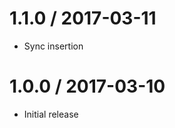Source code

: 1.1.0 / 2017-03-11
==================

  * Sync insertion

1.0.0 / 2017-03-10
==================

  * Initial release
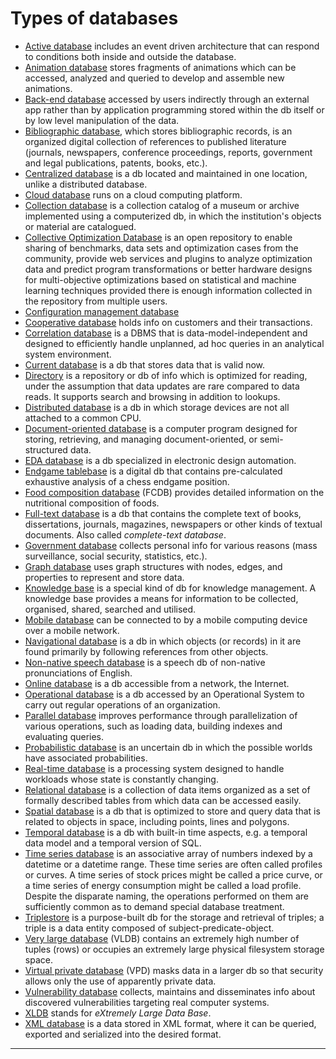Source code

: # Types of databases


* [Active database][47] includes an event driven architecture that can respond to conditions both inside and outside the database.
* [Animation database][48] stores fragments of animations which can be accessed, analyzed and queried to develop and assemble new animations.
* [Back-end database][49] accessed by users indirectly through an external app rather than by application programming stored within the db itself or by low level manipulation of the data.
* [Bibliographic database][50], which stores bibliographic records, is an organized digital collection of references to published literature (journals, newspapers, conference proceedings, reports, government and legal publications, patents, books, etc.).
* [Centralized database][51] is a db located and maintained in one location, unlike a distributed database.
* [Cloud database][52] runs on a cloud computing platform.
* [Collection database][53] is a collection catalog of a museum or archive implemented using a computerized db, in which the institution's objects or material are catalogued.
* [Collective Optimization Database][54] is an open repository to enable sharing of benchmarks, data sets and optimization cases from the community, provide web services and plugins to analyze optimization data and predict program transformations or better hardware designs for multi-objective optimizations based on statistical and machine learning techniques provided there is enough information collected in the repository from multiple users.
* [Configuration management database][55]
* [Cooperative database][56] holds info on customers and their transactions.
* [Correlation database][57] is a DBMS that is data-model-independent and designed to efficiently handle unplanned, ad hoc queries in an analytical system environment.
* [Current database][58] is a db that stores data that is valid now.
* [Directory][59] is a repository or db of info which is optimized for reading, under the assumption that data updates are rare compared to data reads. It supports search and browsing in addition to lookups.
* [Distributed database][60] is a db in which storage devices are not all attached to a common CPU.
* [Document-oriented database][61] is a computer program designed for storing, retrieving, and managing document-oriented, or semi-structured data.
* [EDA database][62] is a db specialized in electronic design automation.
* [Endgame tablebase][63] is a digital db that contains pre-calculated exhaustive analysis of a chess endgame position.
* [Food composition database][64] (FCDB) provides detailed information on the nutritional composition of foods.
* [Full-text database][65] is a db that contains the complete text of books, dissertations, journals, magazines, newspapers or other kinds of textual documents. Also called *complete-text database*.
* [Government database][66] collects personal info for various reasons (mass surveillance, social security, statistics, etc.).
* [Graph database][67] uses graph structures with nodes, edges, and properties to represent and store data.
* [Knowledge base][68] is a special kind of db for knowledge management. A knowledge base provides a means for information to be collected, organised, shared, searched and utilised.
* [Mobile database][69] can be connected to by a mobile computing device over a mobile network.
* [Navigational database][70] is a db in which objects (or records) in it are found primarily by following references from other objects.
* [Non-native speech database][71] is a speech db of non-native pronunciations of English.
* [Online database][72] is a db accessible from a network, the Internet.
* [Operational database][73] is a db accessed by an Operational System to carry out regular operations of an organization.
* [Parallel database][74] improves performance through parallelization of various operations, such as loading data, building indexes and evaluating queries.
* [Probabilistic database][75] is an uncertain db in which the possible worlds have associated probabilities.
* [Real-time database][76] is a processing system designed to handle workloads whose state is constantly changing.
* [Relational database][77] is a collection of data items organized as a set of formally described tables from which data can be accessed easily.
* [Spatial database][78] is a db that is optimized to store and query data that is related to objects in space, including points, lines and polygons.
* [Temporal database][79] is a db with built-in time aspects, e.g. a temporal data model and a temporal version of SQL.
* [Time series database][80] is an associative array of numbers indexed by a datetime or a datetime range. These time series are often called profiles or curves. A time series of stock prices might be called a price curve, or a time series of energy consumption might be called a load profile. Despite the disparate naming, the operations performed on them are sufficiently common as to demand special database treatment.
* [Triplestore][81] is a purpose-built db for the storage and retrieval of triples; a triple is a data entity composed of subject-predicate-object.
* [Very large database][82] (VLDB) contains an extremely high number of tuples (rows) or occupies an extremely large physical filesystem storage space.
* [Virtual private database][83] (VPD) masks data in a larger db so that security allows only the use of apparently private data.
* [Vulnerability database][84] collects, maintains and disseminates info about discovered vulnerabilities targeting real computer systems.
* [XLDB][85] stands for *eXtremely Large Data Base*.
* [XML database][86] is a data stored in XML format, where it can be queried, exported and serialized into the desired format.



---

[44]: https://en.wikipedia.org/wiki/Information "Information"
[45]: https://en.wikipedia.org/wiki/Computer_data "Computer data"

[47]: https://en.wikipedia.org/wiki/Active_database "Active database"
[48]: https://en.wikipedia.org/wiki/Animation_database "Animation database"
[49]: https://en.wikipedia.org/wiki/Back-end_database "Back-end database"
[50]: https://en.wikipedia.org/wiki/Bibliographic_database "Bibliographic database"
[51]: https://en.wikipedia.org/wiki/Centralized_database "Centralized database"
[52]: https://en.wikipedia.org/wiki/Cloud_database "Cloud database"
[53]: https://en.wikipedia.org/wiki/Collection_database "Collection database"
[54]: https://en.wikipedia.org/wiki/Collective_Optimization_Database "Collective Optimization Database"
[55]: https://en.wikipedia.org/wiki/Configuration_management_database "Configuration management database"
[56]: https://en.wikipedia.org/wiki/Cooperative_database "Cooperative database"
[57]: https://en.wikipedia.org/wiki/Correlation_database "Correlation database"
[58]: https://en.wikipedia.org/wiki/Current_database "Current database"
[59]: https://en.wikipedia.org/wiki/Directory_(databases) "Directory (databases)"
[60]: https://en.wikipedia.org/wiki/Distributed_database "Distributed database"
[61]: https://en.wikipedia.org/wiki/Document-oriented_database "Document-oriented database"
[62]: https://en.wikipedia.org/wiki/EDA_database "EDA database"
[63]: https://en.wikipedia.org/wiki/Endgame_tablebase "Endgame tablebase"
[64]: https://en.wikipedia.org/wiki/Food_composition_database "Food composition database"
[65]: https://en.wikipedia.org/wiki/Full-text_database "Full-text database"
[66]: https://en.wikipedia.org/wiki/Government_database "Government database"
[67]: https://en.wikipedia.org/wiki/Graph_database "Graph database"
[68]: https://en.wikipedia.org/wiki/Knowledge_base "Knowledge base"
[69]: https://en.wikipedia.org/wiki/Mobile_database "Mobile database"
[70]: https://en.wikipedia.org/wiki/Navigational_database "Navigational database"
[71]: https://en.wikipedia.org/wiki/Non-native_speech_database "Non-native speech database"
[72]: https://en.wikipedia.org/wiki/Online_database "Online database"
[73]: https://en.wikipedia.org/wiki/Operational_database "Operational database"
[74]: https://en.wikipedia.org/wiki/Parallel_database "Parallel database"
[75]: https://en.wikipedia.org/wiki/Probabilistic_database "Probabilistic database"
[76]: https://en.wikipedia.org/wiki/Real-time_database "Real-time database"
[77]: https://en.wikipedia.org/wiki/Relational_database "Relational database"
[78]: https://en.wikipedia.org/wiki/Spatial_database "Spatial database"
[79]: https://en.wikipedia.org/wiki/Temporal_database "Temporal database"
[80]: https://en.wikipedia.org/wiki/Time_series_database "Time series database"
[81]: https://en.wikipedia.org/wiki/Triplestore "Triplestore"
[82]: https://en.wikipedia.org/wiki/Very_large_database "Very large database"
[83]: https://en.wikipedia.org/wiki/Virtual_private_database "Virtual private database"
[84]: https://en.wikipedia.org/wiki/Vulnerability_database "Vulnerability database"
[85]: https://en.wikipedia.org/wiki/XLDB "XLDB"
[86]: https://en.wikipedia.org/wiki/XML_database "XML database"
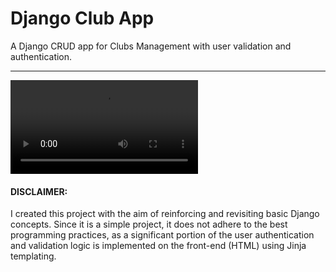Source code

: # Django Club App
A Django CRUD app for Clubs Management with user validation and authentication.

<hr/>

![Nome do vídeo](previews/preview1.mp4)


#### DISCLAIMER:

I created this project with the aim of reinforcing and revisiting basic Django concepts. Since it is a simple project, it does not adhere to the best programming practices, as a significant portion of the user authentication and validation logic is implemented on the front-end (HTML) using Jinja templating.



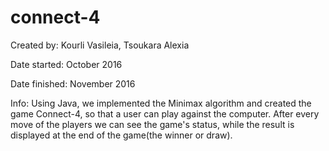 # connect-4
Created by: Kourli Vasileia, Tsoukara Alexia

Date started: October 2016

Date finished: November 2016

Info: Using Java, we implemented the Minimax algorithm and created the game Connect-4, so that a user can play against the computer. 
After every move of the players we can see the game's status, while the result is displayed at the end of the game(the winner or draw).
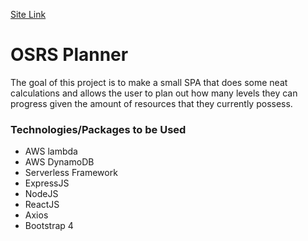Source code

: [Site Link](http://osrs-planner.s3-website-us-east-1.amazonaws.com/)


# OSRS Planner

The goal of this project is to make a small SPA that does some neat calculations
and allows the user to plan out how many levels they can progress given the amount of resources
that they currently possess.


### Technologies/Packages to be Used
* AWS lambda
* AWS DynamoDB
* Serverless Framework
* ExpressJS
* NodeJS
* ReactJS
* Axios
* Bootstrap 4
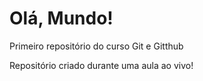 # Olá, Mundo!
 Primeiro repositório do curso Git e Gitthub

 Repositório criado durante uma aula ao vivo!

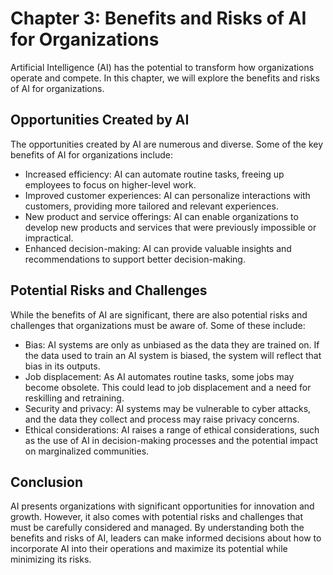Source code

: Chapter 3: Benefits and Risks of AI for Organizations
=====================================================

Artificial Intelligence (AI) has the potential to transform how organizations operate and compete. In this chapter, we will explore the benefits and risks of AI for organizations.

Opportunities Created by AI
---------------------------

The opportunities created by AI are numerous and diverse. Some of the key benefits of AI for organizations include:

* Increased efficiency: AI can automate routine tasks, freeing up employees to focus on higher-level work.
* Improved customer experiences: AI can personalize interactions with customers, providing more tailored and relevant experiences.
* New product and service offerings: AI can enable organizations to develop new products and services that were previously impossible or impractical.
* Enhanced decision-making: AI can provide valuable insights and recommendations to support better decision-making.

Potential Risks and Challenges
------------------------------

While the benefits of AI are significant, there are also potential risks and challenges that organizations must be aware of. Some of these include:

* Bias: AI systems are only as unbiased as the data they are trained on. If the data used to train an AI system is biased, the system will reflect that bias in its outputs.
* Job displacement: As AI automates routine tasks, some jobs may become obsolete. This could lead to job displacement and a need for reskilling and retraining.
* Security and privacy: AI systems may be vulnerable to cyber attacks, and the data they collect and process may raise privacy concerns.
* Ethical considerations: AI raises a range of ethical considerations, such as the use of AI in decision-making processes and the potential impact on marginalized communities.

Conclusion
----------

AI presents organizations with significant opportunities for innovation and growth. However, it also comes with potential risks and challenges that must be carefully considered and managed. By understanding both the benefits and risks of AI, leaders can make informed decisions about how to incorporate AI into their operations and maximize its potential while minimizing its risks.
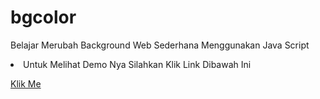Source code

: # bgcolor
Belajar Merubah Background Web Sederhana Menggunakan Java Script

<li>Untuk Melihat Demo Nya Silahkan Klik Link Dibawah Ini

  
[Klik Me](https://cybercarboon2.github.io/bgcolor)

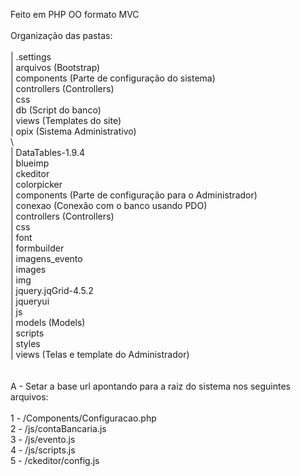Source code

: Feito em PHP OO formato MVC<br />
<br />
Organização das pastas:<br />
<br />
| .settings	<br />
| arquivos	(Bootstrap)<br />
| components (Parte de configuração do sistema)<br />
| controllers (Controllers)<br />
| css<br />	
| db (Script do banco)<br />
| views (Templates do site)<br />
| opix (Sistema Administrativo)<br />
 \ <br />
  | DataTables-1.9.4<br />
  | blueimp<br />
  | ckeditor<br />
  | colorpicker<br />
  | components (Parte de configuração para o Administrador)<br />
  | conexao	(Conexão com o banco usando PDO)<br />
  | controllers (Controllers)<br />
  | css<br />
  | font<br />
  | formbuilder<br />
  | imagens_evento<br />
  | images<br />
  | img<br />
  | jquery.jqGrid-4.5.2<br />
  | jqueryui<br />
  | js<br />
  | models (Models)<br />
  | scripts<br />
  | styles<br />
  | views (Telas e template do Administrador)<br />
<br />
<br />
A - Setar a base url apontando para a raiz do sistema nos seguintes arquivos:
<br />
<br />
1 - /Components/Configuracao.php<br />
2 - /js/contaBancaria.js<br />
3 - /js/evento.js<br />
4 - /js/scripts.js<br />
5 - /ckeditor/config.js<br />

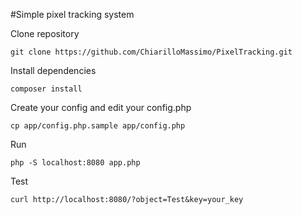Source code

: #Simple pixel tracking system

Clone repository

`git clone https://github.com/ChiarilloMassimo/PixelTracking.git`

Install dependencies

`composer install`

Create your config and edit your config.php

`cp app/config.php.sample app/config.php`

Run

`php -S localhost:8080 app.php`


Test

`curl http://localhost:8080/?object=Test&key=your_key`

(TASK): Filter the material above down to the lines that hold the word "collects".

(RESPONSE AREA):
* [Government database][66] collects personal info for various reasons (mass surveillance, social security, statistics, etc.).
* [Vulnerability database][84] collects, maintains and disseminates info about discovered vulnerabilities targeting real computer systems.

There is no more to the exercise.